Happy to be open minded about anything you like. Absent any means of validation though, how would I know if I’d “found out” anything rather than just imagined it?

Quote
I used the word 'power' as I believe that El and Elohim represented power (perhaps in the sense of life potential).  The method advocated was to facilitate realising that potential which is enlivening, blissful etc. and as the man said: - "like a treasure hidden in a field which, when discovered by a man, the joy of the discovery causes him to give up all to purchase the field."
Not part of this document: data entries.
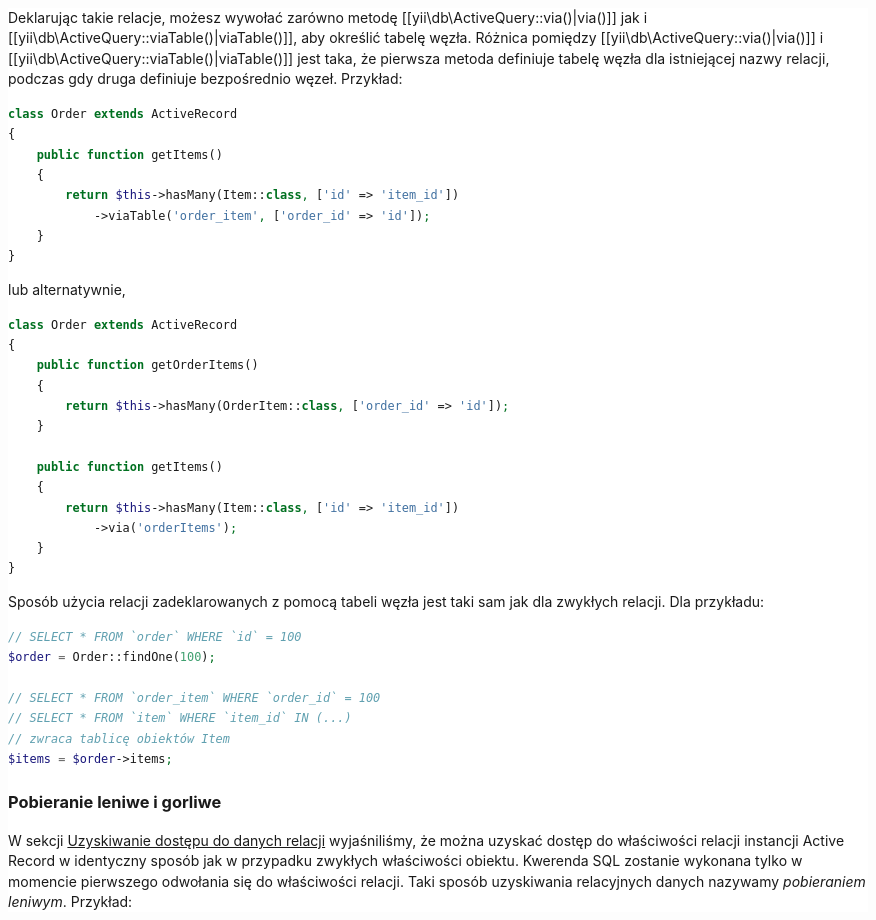Deklarując takie relacje, możesz wywołać zarówno metodę [[yii\db\ActiveQuery::via()|via()]] jak i [[yii\db\ActiveQuery::viaTable()|viaTable()]], aby 
określić tabelę węzła. Różnica pomiędzy [[yii\db\ActiveQuery::via()|via()]] i [[yii\db\ActiveQuery::viaTable()|viaTable()]] jest taka, że pierwsza metoda 
definiuje tabelę węzła dla istniejącej nazwy relacji, podczas gdy druga definiuje bezpośrednio węzeł. Przykład:

```php
class Order extends ActiveRecord
{
    public function getItems()
    {
        return $this->hasMany(Item::class, ['id' => 'item_id'])
            ->viaTable('order_item', ['order_id' => 'id']);
    }
}
```

lub alternatywnie,

```php
class Order extends ActiveRecord
{
    public function getOrderItems()
    {
        return $this->hasMany(OrderItem::class, ['order_id' => 'id']);
    }

    public function getItems()
    {
        return $this->hasMany(Item::class, ['id' => 'item_id'])
            ->via('orderItems');
    }
}
```

Sposób użycia relacji zadeklarowanych z pomocą tabeli węzła jest taki sam jak dla zwykłych relacji. Dla przykładu:

```php
// SELECT * FROM `order` WHERE `id` = 100
$order = Order::findOne(100);

// SELECT * FROM `order_item` WHERE `order_id` = 100
// SELECT * FROM `item` WHERE `item_id` IN (...)
// zwraca tablicę obiektów Item
$items = $order->items;
```


### Pobieranie leniwe i gorliwe <span id="lazy-eager-loading"></span>

W sekcji [Uzyskiwanie dostępu do danych relacji](#accessing-relational-data) wyjaśniliśmy, że można uzyskać dostęp do właściwości relacji instancji 
Active Record w identyczny sposób jak w przypadku zwykłych właściwości obiektu. Kwerenda SQL zostanie wykonana tylko w momencie pierwszego 
odwołania się do właściwości relacji. Taki sposób uzyskiwania relacyjnych danych nazywamy *pobieraniem leniwym*.
Przykład:
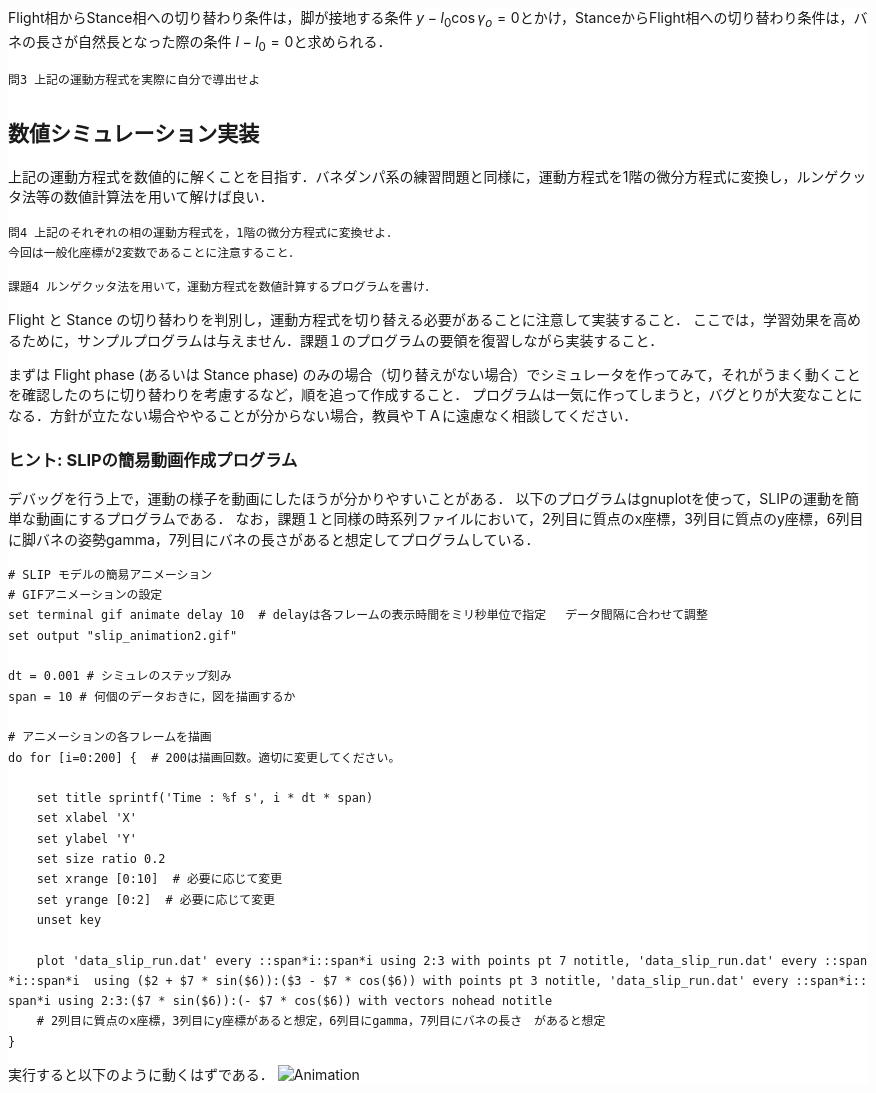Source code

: Flight相からStance相への切り替わり条件は，脚が接地する条件 $y - l_0 \cos \gamma_o = 0$とかけ，StanceからFlight相への切り替わり条件は，バネの長さが自然長となった際の条件 $l - l_0 = 0$と求められる．

```
問3 上記の運動方程式を実際に自分で導出せよ
```

## 数値シミュレーション実装
上記の運動方程式を数値的に解くことを目指す．バネダンパ系の練習問題と同様に，運動方程式を1階の微分方程式に変換し，ルンゲクッタ法等の数値計算法を用いて解けば良い．
```
問4 上記のそれぞれの相の運動方程式を，1階の微分方程式に変換せよ．
今回は一般化座標が2変数であることに注意すること．
```
```
課題4 ルンゲクッタ法を用いて，運動方程式を数値計算するプログラムを書け．
```
Flight と Stance の切り替わりを判別し，運動方程式を切り替える必要があることに注意して実装すること．
ここでは，学習効果を高めるために，サンプルプログラムは与えません．課題１のプログラムの要領を復習しながら実装すること．

まずは Flight phase (あるいは Stance phase) のみの場合（切り替えがない場合）でシミュレータを作ってみて，それがうまく動くことを確認したのちに切り替わりを考慮するなど，順を追って作成すること．
プログラムは一気に作ってしまうと，バグとりが大変なことになる．方針が立たない場合ややることが分からない場合，教員やＴＡに遠慮なく相談してください．

### ヒント: SLIPの簡易動画作成プログラム
デバッグを行う上で，運動の様子を動画にしたほうが分かりやすいことがある．
以下のプログラムはgnuplotを使って，SLIPの運動を簡単な動画にするプログラムである．
なお，課題１と同様の時系列ファイルにおいて，2列目に質点のx座標，3列目に質点のy座標，6列目に脚バネの姿勢gamma，7列目にバネの長さがあると想定してプログラムしている．

```plaintext
# SLIP モデルの簡易アニメーション
# GIFアニメーションの設定
set terminal gif animate delay 10  # delayは各フレームの表示時間をミリ秒単位で指定 　データ間隔に合わせて調整
set output "slip_animation2.gif"

dt = 0.001 # シミュレのステップ刻み
span = 10 # 何個のデータおきに，図を描画するか 

# アニメーションの各フレームを描画
do for [i=0:200] {  # 200は描画回数。適切に変更してください。

    set title sprintf('Time : %f s', i * dt * span)
    set xlabel 'X'
    set ylabel 'Y'
    set size ratio 0.2
    set xrange [0:10]  # 必要に応じて変更
    set yrange [0:2]  # 必要に応じて変更
    unset key

    plot 'data_slip_run.dat' every ::span*i::span*i using 2:3 with points pt 7 notitle, 'data_slip_run.dat' every ::span*i::span*i  using ($2 + $7 * sin($6)):($3 - $7 * cos($6)) with points pt 3 notitle, 'data_slip_run.dat' every ::span*i::span*i using 2:3:($7 * sin($6)):(- $7 * cos($6)) with vectors nohead notitle
    # 2列目に質点のx座標，3列目にy座標があると想定，6列目にgamma，7列目にバネの長さ　があると想定
}
```
実行すると以下のように動くはずである．
![Animation](animation.gif)
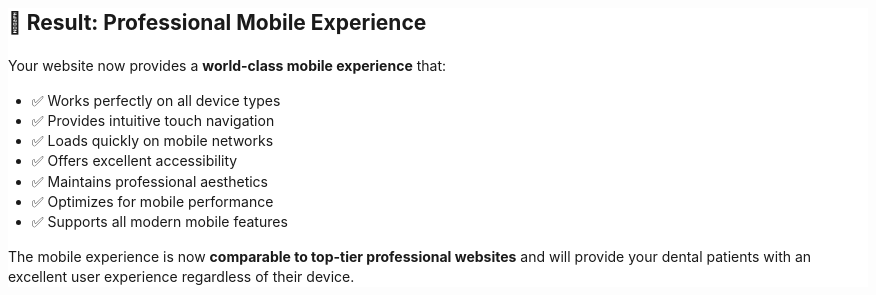 ## 🎯 **Result: Professional Mobile Experience**

Your website now provides a **world-class mobile experience** that:
- ✅ Works perfectly on all device types
- ✅ Provides intuitive touch navigation
- ✅ Loads quickly on mobile networks
- ✅ Offers excellent accessibility
- ✅ Maintains professional aesthetics
- ✅ Optimizes for mobile performance
- ✅ Supports all modern mobile features

The mobile experience is now **comparable to top-tier professional websites** and will provide your dental patients with an excellent user experience regardless of their device.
Very poetic. Trouble is, I might find that contemplating Colin the Nabob of the Leprechauns makes me feel blissful etc too – is he therefore real as well?
"Don't make me come down there."

God

Shaker

  • Hero Member
  • *****
  • Posts: 15639
Re: Searching for GOD...
« Reply #14398 on: February 02, 2017, 03:46:52 PM »
Happy to be open minded about anything you like. Absent any means of validation though, how would I know if I’d “found out” anything rather than just imagined it?
This is a question I asked Alan a few days ago. Still awaiting a response.
Pain, or damage, don't end the world. Or despair, or fucking beatings. The world ends when you're dead. Until then, you got more punishment in store. Stand it like a man, and give some back. - Al Swearengen, Deadwood.

Stranger

  • Hero Member
  • *****
  • Posts: 8236
  • Lightly seared on the reality grill.
Re: Searching for GOD...
« Reply #14399 on: February 02, 2017, 03:48:30 PM »
You are correct in assuming that I do not agree with Julian Jaynes' conclusions, but he was very good at highlighting just how difficult it is to understand consciousness.

Yet, according to your claim that it cannot possibly result from a purely physical system, you have managed to understand it! Not only must you understand consciousness but also every possible way in which a biological system like the brain may operate!